▶ _TASK OBJECTIVE_
Word for word, restate each of the records below.

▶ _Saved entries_
──────

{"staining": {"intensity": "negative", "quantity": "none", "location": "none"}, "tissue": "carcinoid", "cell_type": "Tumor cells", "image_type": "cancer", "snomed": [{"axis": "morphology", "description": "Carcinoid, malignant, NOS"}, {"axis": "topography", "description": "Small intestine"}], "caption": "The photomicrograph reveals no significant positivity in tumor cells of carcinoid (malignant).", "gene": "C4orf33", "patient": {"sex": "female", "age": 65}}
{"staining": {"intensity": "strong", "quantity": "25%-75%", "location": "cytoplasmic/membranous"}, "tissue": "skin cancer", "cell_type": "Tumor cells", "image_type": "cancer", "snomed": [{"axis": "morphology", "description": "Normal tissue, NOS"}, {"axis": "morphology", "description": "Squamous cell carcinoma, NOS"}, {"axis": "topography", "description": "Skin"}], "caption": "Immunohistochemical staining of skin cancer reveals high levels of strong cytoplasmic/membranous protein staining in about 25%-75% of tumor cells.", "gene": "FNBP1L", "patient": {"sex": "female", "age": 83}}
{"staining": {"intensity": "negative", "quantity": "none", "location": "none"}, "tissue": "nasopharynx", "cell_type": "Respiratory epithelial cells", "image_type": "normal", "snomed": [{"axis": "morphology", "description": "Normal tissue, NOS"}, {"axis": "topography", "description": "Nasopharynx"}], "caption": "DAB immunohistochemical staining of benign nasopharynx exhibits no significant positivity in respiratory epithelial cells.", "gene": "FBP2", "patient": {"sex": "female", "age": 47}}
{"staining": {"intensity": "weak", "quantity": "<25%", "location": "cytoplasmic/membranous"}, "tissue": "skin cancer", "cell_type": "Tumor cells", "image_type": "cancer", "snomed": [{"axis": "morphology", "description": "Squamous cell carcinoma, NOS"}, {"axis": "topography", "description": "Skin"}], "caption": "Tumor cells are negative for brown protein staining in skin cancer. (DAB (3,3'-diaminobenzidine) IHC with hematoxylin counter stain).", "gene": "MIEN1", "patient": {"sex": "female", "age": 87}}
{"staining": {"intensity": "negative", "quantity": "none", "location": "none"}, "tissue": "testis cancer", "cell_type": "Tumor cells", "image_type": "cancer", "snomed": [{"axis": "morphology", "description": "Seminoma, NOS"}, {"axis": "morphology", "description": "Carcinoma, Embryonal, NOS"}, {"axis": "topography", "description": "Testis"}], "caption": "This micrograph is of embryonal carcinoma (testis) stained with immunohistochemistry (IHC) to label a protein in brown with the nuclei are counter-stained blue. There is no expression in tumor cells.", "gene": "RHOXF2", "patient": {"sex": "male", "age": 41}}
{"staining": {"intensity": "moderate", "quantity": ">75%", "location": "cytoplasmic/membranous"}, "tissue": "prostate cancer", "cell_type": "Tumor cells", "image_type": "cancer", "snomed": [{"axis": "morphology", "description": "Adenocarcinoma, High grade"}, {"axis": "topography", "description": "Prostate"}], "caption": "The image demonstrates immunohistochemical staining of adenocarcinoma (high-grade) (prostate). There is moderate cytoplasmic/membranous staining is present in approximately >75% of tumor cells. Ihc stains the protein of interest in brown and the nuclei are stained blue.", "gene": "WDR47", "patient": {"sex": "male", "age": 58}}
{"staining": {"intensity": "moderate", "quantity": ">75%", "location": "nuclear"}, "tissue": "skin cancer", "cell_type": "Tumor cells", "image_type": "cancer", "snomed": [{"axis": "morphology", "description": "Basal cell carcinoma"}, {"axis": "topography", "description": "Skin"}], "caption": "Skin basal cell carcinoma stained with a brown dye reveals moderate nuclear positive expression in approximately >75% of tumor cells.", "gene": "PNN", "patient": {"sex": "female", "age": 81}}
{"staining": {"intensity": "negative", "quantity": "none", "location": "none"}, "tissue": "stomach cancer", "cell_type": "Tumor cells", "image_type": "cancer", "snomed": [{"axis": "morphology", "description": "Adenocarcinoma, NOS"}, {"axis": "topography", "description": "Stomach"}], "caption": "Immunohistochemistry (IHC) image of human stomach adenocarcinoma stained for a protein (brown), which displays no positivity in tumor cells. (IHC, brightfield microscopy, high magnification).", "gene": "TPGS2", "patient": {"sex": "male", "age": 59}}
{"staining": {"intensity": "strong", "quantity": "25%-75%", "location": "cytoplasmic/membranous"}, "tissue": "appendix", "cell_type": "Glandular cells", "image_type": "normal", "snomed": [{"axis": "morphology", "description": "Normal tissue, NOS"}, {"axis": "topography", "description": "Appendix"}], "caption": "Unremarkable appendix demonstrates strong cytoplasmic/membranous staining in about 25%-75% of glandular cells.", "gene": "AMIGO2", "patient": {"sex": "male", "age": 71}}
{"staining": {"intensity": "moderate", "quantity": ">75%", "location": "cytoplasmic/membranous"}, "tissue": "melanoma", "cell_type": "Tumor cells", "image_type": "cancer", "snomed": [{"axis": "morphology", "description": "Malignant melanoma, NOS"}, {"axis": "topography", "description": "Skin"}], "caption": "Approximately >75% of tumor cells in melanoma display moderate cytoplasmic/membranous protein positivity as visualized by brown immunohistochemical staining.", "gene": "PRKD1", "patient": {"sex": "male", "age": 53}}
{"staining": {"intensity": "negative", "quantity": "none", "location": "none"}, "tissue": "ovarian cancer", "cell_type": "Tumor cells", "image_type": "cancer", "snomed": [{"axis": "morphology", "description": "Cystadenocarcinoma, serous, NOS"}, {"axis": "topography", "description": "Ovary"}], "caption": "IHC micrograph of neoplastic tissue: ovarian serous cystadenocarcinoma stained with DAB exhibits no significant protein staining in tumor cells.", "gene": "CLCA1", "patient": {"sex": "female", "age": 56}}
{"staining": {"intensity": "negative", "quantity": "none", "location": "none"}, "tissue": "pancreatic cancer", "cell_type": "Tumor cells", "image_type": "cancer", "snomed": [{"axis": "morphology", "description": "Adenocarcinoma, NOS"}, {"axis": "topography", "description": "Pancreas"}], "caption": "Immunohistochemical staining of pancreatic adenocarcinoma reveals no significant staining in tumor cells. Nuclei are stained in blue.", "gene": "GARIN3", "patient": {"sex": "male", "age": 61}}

──────

▶ _EXPECTED ANSWER_
{"staining": {"intensity": "negative", "quantity": "none", "location": "none"}, "tissue": "carcinoid", "cell_type": "Tumor cells", "image_type": "cancer", "snomed": [{"axis": "morphology", "description": "Carcinoid, malignant, NOS"}, {"axis": "topography", "description": "Small intestine"}], "caption": "The photomicrograph reveals no significant positivity in tumor cells of carcinoid (malignant).", "gene": "C4orf33", "patient": {"sex": "female", "age": 65}}
{"staining": {"intensity": "strong", "quantity": "25%-75%", "location": "cytoplasmic/membranous"}, "tissue": "skin cancer", "cell_type": "Tumor cells", "image_type": "cancer", "snomed": [{"axis": "morphology", "description": "Normal tissue, NOS"}, {"axis": "morphology", "description": "Squamous cell carcinoma, NOS"}, {"axis": "topography", "description": "Skin"}], "caption": "Immunohistochemical staining of skin cancer reveals high levels of strong cytoplasmic/membranous protein staining in about 25%-75% of tumor cells.", "gene": "FNBP1L", "patient": {"sex": "female", "age": 83}}
{"staining": {"intensity": "negative", "quantity": "none", "location": "none"}, "tissue": "nasopharynx", "cell_type": "Respiratory epithelial cells", "image_type": "normal", "snomed": [{"axis": "morphology", "description": "Normal tissue, NOS"}, {"axis": "topography", "description": "Nasopharynx"}], "caption": "DAB immunohistochemical staining of benign nasopharynx exhibits no significant positivity in respiratory epithelial cells.", "gene": "FBP2", "patient": {"sex": "female", "age": 47}}
{"staining": {"intensity": "weak", "quantity": "<25%", "location": "cytoplasmic/membranous"}, "tissue": "skin cancer", "cell_type": "Tumor cells", "image_type": "cancer", "snomed": [{"axis": "morphology", "description": "Squamous cell carcinoma, NOS"}, {"axis": "topography", "description": "Skin"}], "caption": "Tumor cells are negative for brown protein staining in skin cancer. (DAB (3,3'-diaminobenzidine) IHC with hematoxylin counter stain).", "gene": "MIEN1", "patient": {"sex": "female", "age": 87}}
{"staining": {"intensity": "negative", "quantity": "none", "location": "none"}, "tissue": "testis cancer", "cell_type": "Tumor cells", "image_type": "cancer", "snomed": [{"axis": "morphology", "description": "Seminoma, NOS"}, {"axis": "morphology", "description": "Carcinoma, Embryonal, NOS"}, {"axis": "topography", "description": "Testis"}], "caption": "This micrograph is of embryonal carcinoma (testis) stained with immunohistochemistry (IHC) to label a protein in brown with the nuclei are counter-stained blue. There is no expression in tumor cells.", "gene": "RHOXF2", "patient": {"sex": "male", "age": 41}}
{"staining": {"intensity": "moderate", "quantity": ">75%", "location": "cytoplasmic/membranous"}, "tissue": "prostate cancer", "cell_type": "Tumor cells", "image_type": "cancer", "snomed": [{"axis": "morphology", "description": "Adenocarcinoma, High grade"}, {"axis": "topography", "description": "Prostate"}], "caption": "The image demonstrates immunohistochemical staining of adenocarcinoma (high-grade) (prostate). There is moderate cytoplasmic/membranous staining is present in approximately >75% of tumor cells. Ihc stains the protein of interest in brown and the nuclei are stained blue.", "gene": "WDR47", "patient": {"sex": "male", "age": 58}}
{"staining": {"intensity": "moderate", "quantity": ">75%", "location": "nuclear"}, "tissue": "skin cancer", "cell_type": "Tumor cells", "image_type": "cancer", "snomed": [{"axis": "morphology", "description": "Basal cell carcinoma"}, {"axis": "topography", "description": "Skin"}], "caption": "Skin basal cell carcinoma stained with a brown dye reveals moderate nuclear positive expression in approximately >75% of tumor cells.", "gene": "PNN", "patient": {"sex": "female", "age": 81}}
{"staining": {"intensity": "negative", "quantity": "none", "location": "none"}, "tissue": "stomach cancer", "cell_type": "Tumor cells", "image_type": "cancer", "snomed": [{"axis": "morphology", "description": "Adenocarcinoma, NOS"}, {"axis": "topography", "description": "Stomach"}], "caption": "Immunohistochemistry (IHC) image of human stomach adenocarcinoma stained for a protein (brown), which displays no positivity in tumor cells. (IHC, brightfield microscopy, high magnification).", "gene": "TPGS2", "patient": {"sex": "male", "age": 59}}
{"staining": {"intensity": "strong", "quantity": "25%-75%", "location": "cytoplasmic/membranous"}, "tissue": "appendix", "cell_type": "Glandular cells", "image_type": "normal", "snomed": [{"axis": "morphology", "description": "Normal tissue, NOS"}, {"axis": "topography", "description": "Appendix"}], "caption": "Unremarkable appendix demonstrates strong cytoplasmic/membranous staining in about 25%-75% of glandular cells.", "gene": "AMIGO2", "patient": {"sex": "male", "age": 71}}
{"staining": {"intensity": "moderate", "quantity": ">75%", "location": "cytoplasmic/membranous"}, "tissue": "melanoma", "cell_type": "Tumor cells", "image_type": "cancer", "snomed": [{"axis": "morphology", "description": "Malignant melanoma, NOS"}, {"axis": "topography", "description": "Skin"}], "caption": "Approximately >75% of tumor cells in melanoma display moderate cytoplasmic/membranous protein positivity as visualized by brown immunohistochemical staining.", "gene": "PRKD1", "patient": {"sex": "male", "age": 53}}
{"staining": {"intensity": "negative", "quantity": "none", "location": "none"}, "tissue": "ovarian cancer", "cell_type": "Tumor cells", "image_type": "cancer", "snomed": [{"axis": "morphology", "description": "Cystadenocarcinoma, serous, NOS"}, {"axis": "topography", "description": "Ovary"}], "caption": "IHC micrograph of neoplastic tissue: ovarian serous cystadenocarcinoma stained with DAB exhibits no significant protein staining in tumor cells.", "gene": "CLCA1", "patient": {"sex": "female", "age": 56}}
{"staining": {"intensity": "negative", "quantity": "none", "location": "none"}, "tissue": "pancreatic cancer", "cell_type": "Tumor cells", "image_type": "cancer", "snomed": [{"axis": "morphology", "description": "Adenocarcinoma, NOS"}, {"axis": "topography", "description": "Pancreas"}], "caption": "Immunohistochemical staining of pancreatic adenocarcinoma reveals no significant staining in tumor cells. Nuclei are stained in blue.", "gene": "GARIN3", "patient": {"sex": "male", "age": 61}}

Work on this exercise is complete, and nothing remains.